BEGIN Dataset entries

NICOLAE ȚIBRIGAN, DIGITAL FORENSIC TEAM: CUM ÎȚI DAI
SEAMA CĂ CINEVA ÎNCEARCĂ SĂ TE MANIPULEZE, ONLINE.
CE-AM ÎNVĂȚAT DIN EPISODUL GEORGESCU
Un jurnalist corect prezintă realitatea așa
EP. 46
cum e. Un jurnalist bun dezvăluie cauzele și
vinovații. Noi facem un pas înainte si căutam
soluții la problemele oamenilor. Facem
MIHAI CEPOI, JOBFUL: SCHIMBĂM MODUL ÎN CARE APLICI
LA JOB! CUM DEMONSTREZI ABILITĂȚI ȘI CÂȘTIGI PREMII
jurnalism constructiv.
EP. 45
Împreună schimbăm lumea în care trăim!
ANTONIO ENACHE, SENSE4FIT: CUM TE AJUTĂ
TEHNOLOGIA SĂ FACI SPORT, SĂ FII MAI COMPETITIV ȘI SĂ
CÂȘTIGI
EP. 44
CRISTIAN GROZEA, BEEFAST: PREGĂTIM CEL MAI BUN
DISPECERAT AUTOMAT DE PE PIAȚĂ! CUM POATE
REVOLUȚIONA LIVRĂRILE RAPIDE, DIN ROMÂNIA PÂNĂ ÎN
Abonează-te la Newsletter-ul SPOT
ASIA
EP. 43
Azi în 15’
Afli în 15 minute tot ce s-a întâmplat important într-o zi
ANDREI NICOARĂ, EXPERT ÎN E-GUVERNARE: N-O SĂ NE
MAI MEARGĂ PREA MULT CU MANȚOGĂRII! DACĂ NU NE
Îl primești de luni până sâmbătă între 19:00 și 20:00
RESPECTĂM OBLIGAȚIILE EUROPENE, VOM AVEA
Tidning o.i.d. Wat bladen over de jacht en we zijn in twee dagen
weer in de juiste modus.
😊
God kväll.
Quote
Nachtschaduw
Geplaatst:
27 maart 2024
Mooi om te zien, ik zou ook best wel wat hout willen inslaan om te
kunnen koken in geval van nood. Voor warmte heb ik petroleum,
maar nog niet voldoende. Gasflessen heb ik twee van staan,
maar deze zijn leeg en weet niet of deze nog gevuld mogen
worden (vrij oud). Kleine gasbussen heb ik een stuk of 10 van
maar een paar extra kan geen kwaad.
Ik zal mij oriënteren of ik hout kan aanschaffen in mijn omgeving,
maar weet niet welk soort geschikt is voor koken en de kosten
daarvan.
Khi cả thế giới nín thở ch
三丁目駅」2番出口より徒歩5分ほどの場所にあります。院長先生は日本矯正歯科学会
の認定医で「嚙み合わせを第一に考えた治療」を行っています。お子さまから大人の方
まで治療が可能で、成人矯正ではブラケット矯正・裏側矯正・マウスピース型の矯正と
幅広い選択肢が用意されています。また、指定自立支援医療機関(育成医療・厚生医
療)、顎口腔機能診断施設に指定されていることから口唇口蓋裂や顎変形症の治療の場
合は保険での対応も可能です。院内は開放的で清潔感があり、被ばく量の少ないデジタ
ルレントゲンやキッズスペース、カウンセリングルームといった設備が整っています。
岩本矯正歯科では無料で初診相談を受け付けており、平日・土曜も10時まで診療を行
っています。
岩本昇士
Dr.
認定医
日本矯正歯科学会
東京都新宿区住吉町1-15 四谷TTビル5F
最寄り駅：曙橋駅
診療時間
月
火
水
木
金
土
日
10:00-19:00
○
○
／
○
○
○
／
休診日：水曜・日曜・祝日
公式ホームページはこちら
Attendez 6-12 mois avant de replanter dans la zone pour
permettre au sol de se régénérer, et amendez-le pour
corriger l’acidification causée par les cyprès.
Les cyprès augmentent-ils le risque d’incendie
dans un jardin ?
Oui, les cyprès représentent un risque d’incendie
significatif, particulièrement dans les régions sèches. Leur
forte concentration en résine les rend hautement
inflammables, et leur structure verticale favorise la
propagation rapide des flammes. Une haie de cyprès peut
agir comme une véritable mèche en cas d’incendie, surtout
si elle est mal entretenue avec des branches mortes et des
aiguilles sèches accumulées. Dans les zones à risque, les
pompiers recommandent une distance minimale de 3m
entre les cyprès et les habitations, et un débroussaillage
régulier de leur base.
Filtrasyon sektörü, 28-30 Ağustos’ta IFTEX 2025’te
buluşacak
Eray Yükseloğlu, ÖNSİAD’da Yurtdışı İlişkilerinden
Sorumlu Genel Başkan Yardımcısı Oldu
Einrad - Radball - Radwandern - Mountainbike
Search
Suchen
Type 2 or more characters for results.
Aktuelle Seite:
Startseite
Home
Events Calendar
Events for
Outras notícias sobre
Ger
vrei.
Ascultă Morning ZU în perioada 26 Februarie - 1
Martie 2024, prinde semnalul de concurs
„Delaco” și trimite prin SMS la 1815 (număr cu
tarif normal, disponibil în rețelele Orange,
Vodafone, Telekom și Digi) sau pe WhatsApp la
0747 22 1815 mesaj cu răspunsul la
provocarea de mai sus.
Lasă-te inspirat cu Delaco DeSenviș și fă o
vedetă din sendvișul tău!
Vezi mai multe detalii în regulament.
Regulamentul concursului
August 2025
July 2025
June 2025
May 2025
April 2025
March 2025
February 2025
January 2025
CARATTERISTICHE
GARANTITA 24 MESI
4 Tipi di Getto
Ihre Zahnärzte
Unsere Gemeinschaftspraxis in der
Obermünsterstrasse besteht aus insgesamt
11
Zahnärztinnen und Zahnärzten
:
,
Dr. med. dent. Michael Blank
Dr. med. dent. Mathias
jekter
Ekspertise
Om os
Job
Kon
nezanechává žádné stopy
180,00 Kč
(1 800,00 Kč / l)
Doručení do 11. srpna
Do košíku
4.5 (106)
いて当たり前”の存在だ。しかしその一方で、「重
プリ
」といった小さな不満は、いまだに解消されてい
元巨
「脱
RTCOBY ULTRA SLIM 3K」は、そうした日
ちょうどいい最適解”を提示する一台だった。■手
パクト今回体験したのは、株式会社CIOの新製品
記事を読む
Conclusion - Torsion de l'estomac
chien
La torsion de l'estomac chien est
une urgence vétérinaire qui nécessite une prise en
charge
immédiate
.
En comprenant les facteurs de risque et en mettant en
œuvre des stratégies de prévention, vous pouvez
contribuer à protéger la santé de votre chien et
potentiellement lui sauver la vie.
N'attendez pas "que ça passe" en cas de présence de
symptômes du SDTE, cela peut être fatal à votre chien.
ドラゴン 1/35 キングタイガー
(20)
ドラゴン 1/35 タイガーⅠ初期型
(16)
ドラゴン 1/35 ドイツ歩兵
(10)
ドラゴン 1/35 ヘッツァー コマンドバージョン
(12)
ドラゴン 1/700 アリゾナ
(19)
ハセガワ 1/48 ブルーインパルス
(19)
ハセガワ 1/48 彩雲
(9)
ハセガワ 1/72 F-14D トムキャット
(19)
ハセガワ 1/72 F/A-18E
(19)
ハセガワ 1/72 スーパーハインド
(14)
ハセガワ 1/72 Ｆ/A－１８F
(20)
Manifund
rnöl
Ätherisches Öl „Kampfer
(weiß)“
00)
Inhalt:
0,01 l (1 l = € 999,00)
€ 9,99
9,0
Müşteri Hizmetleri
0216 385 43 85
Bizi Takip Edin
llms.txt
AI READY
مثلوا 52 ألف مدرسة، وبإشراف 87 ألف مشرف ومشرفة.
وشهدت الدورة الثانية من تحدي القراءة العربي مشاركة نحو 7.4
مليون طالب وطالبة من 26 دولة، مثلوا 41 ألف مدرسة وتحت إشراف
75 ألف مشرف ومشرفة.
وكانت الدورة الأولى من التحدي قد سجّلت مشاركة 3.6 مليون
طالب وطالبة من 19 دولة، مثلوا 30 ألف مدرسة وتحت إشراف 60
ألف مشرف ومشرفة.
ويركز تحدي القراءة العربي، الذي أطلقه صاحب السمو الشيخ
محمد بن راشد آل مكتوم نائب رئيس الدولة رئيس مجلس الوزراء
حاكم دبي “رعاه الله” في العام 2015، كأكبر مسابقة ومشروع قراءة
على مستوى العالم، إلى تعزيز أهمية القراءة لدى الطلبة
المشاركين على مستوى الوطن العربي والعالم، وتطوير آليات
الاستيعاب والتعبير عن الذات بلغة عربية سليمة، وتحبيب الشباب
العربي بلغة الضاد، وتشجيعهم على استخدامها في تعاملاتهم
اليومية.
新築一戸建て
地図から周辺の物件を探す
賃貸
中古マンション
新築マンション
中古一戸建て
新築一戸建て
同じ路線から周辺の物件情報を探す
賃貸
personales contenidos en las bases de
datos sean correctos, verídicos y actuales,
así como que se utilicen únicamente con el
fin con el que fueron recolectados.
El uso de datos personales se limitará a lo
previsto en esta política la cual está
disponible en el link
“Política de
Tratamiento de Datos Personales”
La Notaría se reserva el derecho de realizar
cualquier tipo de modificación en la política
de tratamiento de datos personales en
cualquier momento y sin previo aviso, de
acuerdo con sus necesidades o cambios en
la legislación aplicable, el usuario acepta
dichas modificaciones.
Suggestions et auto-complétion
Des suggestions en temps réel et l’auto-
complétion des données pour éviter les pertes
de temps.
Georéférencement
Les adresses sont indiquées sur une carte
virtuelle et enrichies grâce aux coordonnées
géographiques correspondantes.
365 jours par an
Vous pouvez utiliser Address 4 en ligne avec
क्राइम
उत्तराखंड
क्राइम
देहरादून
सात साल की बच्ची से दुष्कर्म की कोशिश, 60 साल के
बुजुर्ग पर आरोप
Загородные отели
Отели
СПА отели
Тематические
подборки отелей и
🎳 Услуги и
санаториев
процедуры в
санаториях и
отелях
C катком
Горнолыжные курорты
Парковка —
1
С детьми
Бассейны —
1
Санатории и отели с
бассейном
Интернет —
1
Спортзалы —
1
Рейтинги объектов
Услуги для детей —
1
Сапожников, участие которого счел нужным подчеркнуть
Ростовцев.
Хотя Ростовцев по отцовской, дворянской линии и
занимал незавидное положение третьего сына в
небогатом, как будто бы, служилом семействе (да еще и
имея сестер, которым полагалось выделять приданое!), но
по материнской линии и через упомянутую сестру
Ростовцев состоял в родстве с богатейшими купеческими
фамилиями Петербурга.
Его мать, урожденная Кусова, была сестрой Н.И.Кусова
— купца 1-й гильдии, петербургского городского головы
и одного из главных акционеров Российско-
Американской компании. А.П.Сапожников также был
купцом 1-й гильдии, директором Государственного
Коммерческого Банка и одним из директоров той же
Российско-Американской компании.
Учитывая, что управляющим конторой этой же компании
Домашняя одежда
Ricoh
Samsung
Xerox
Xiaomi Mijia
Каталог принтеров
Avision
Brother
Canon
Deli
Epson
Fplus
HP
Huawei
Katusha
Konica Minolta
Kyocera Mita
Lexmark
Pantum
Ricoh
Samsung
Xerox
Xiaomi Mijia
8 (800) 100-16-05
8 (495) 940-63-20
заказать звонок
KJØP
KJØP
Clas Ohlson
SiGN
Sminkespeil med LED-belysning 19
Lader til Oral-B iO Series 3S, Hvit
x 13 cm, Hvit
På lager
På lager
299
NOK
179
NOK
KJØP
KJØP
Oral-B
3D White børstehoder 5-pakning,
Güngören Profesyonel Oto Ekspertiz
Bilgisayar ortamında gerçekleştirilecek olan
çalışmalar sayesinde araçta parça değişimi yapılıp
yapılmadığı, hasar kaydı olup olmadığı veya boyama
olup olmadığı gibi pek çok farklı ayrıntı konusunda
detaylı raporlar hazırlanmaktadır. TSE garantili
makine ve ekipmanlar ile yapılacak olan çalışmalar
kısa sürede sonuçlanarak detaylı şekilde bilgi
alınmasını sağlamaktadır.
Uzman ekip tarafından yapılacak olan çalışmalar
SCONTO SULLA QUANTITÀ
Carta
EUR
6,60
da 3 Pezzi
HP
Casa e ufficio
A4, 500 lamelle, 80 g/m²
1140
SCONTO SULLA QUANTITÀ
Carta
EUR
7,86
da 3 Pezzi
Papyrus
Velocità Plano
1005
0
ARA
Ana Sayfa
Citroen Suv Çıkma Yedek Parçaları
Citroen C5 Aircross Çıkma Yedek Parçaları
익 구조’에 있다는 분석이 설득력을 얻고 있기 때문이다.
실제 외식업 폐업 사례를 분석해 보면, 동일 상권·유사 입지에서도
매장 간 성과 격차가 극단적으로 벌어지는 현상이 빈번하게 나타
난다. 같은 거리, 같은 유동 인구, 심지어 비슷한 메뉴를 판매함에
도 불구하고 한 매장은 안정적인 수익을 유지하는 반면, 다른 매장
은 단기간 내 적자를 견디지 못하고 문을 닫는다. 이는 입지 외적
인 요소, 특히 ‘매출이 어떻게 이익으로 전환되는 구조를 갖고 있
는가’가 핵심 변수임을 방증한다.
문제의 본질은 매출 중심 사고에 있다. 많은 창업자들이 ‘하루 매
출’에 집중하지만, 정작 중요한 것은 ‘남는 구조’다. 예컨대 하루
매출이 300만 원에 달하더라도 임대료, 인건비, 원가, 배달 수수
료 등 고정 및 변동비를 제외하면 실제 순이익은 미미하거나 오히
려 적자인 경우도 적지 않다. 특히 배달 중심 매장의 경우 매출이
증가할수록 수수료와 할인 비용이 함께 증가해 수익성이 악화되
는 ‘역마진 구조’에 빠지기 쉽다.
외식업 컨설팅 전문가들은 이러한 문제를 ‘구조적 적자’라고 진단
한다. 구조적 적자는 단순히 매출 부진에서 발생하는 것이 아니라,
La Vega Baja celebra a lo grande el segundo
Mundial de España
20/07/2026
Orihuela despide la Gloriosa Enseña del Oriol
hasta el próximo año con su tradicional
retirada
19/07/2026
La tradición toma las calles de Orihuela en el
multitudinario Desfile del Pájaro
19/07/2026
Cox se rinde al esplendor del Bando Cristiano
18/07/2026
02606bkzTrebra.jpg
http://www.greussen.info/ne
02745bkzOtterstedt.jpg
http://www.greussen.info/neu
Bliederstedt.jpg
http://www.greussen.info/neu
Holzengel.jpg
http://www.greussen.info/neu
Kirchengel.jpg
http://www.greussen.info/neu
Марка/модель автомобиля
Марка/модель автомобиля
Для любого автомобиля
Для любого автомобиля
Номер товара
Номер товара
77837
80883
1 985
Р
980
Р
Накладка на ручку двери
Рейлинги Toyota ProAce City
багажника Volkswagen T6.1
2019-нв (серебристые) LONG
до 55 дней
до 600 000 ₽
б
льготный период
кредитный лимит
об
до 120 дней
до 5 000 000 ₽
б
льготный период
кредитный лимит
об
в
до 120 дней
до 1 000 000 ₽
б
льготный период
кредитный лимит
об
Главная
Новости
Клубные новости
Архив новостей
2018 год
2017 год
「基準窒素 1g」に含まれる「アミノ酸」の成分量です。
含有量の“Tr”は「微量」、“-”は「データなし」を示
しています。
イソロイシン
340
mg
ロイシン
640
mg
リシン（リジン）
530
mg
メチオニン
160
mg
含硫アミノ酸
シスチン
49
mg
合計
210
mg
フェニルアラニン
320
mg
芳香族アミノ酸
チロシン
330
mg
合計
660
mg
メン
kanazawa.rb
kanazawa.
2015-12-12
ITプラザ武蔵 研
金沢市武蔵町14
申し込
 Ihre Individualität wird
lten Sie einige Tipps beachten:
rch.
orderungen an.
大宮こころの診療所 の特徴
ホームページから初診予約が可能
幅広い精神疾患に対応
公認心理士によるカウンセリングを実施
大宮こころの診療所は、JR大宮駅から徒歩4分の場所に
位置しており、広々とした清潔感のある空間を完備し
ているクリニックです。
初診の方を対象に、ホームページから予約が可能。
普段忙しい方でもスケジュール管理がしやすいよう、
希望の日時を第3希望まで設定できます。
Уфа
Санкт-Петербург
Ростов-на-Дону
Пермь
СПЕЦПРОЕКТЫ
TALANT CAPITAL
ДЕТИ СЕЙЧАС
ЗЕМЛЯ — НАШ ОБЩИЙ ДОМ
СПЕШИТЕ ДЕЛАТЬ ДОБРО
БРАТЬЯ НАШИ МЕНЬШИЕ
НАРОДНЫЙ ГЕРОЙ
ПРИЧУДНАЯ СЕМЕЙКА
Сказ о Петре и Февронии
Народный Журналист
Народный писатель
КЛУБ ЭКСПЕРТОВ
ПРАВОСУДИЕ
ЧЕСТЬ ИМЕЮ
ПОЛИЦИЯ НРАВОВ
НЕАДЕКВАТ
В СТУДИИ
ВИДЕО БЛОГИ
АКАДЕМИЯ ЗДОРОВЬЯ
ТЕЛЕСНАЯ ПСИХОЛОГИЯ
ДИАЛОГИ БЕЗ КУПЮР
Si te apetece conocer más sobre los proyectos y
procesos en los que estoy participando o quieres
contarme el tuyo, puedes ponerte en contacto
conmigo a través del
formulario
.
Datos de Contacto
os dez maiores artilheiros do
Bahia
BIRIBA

END Dataset entries

__Directions__
Rewrite the material from its beginning through the line containing "ANDREI NICOARĂ, EXPERT", replacing "jurnalism constructiv" with "jurnalism de soluții" and leaving everything else unchanged.

__Response to the exercise__
NICOLAE ȚIBRIGAN, DIGITAL FORENSIC TEAM: CUM ÎȚI DAI
SEAMA CĂ CINEVA ÎNCEARCĂ SĂ TE MANIPULEZE, ONLINE.
CE-AM ÎNVĂȚAT DIN EPISODUL GEORGESCU
Un jurnalist corect prezintă realitatea așa
EP. 46
cum e. Un jurnalist bun dezvăluie cauzele și
vinovații. Noi facem un pas înainte si căutam
soluții la problemele oamenilor. Facem
MIHAI CEPOI, JOBFUL: SCHIMBĂM MODUL ÎN CARE APLICI
LA JOB! CUM DEMONSTREZI ABILITĂȚI ȘI CÂȘTIGI PREMII
jurnalism de soluții.
EP. 45
Împreună schimbăm lumea în care trăim!
ANTONIO ENACHE, SENSE4FIT: CUM TE AJUTĂ
TEHNOLOGIA SĂ FACI SPORT, SĂ FII MAI COMPETITIV ȘI SĂ
CÂȘTIGI
EP. 44
CRISTIAN GROZEA, BEEFAST: PREGĂTIM CEL MAI BUN
DISPECERAT AUTOMAT DE PE PIAȚĂ! CUM POATE
REVOLUȚIONA LIVRĂRILE RAPIDE, DIN ROMÂNIA PÂNĂ ÎN
Abonează-te la Newsletter-ul SPOT
ASIA
EP. 43
Azi în 15’
Afli în 15 minute tot ce s-a întâmplat important într-o zi
ANDREI NICOARĂ, EXPERT ÎN E-GUVERNARE: N-O SĂ NE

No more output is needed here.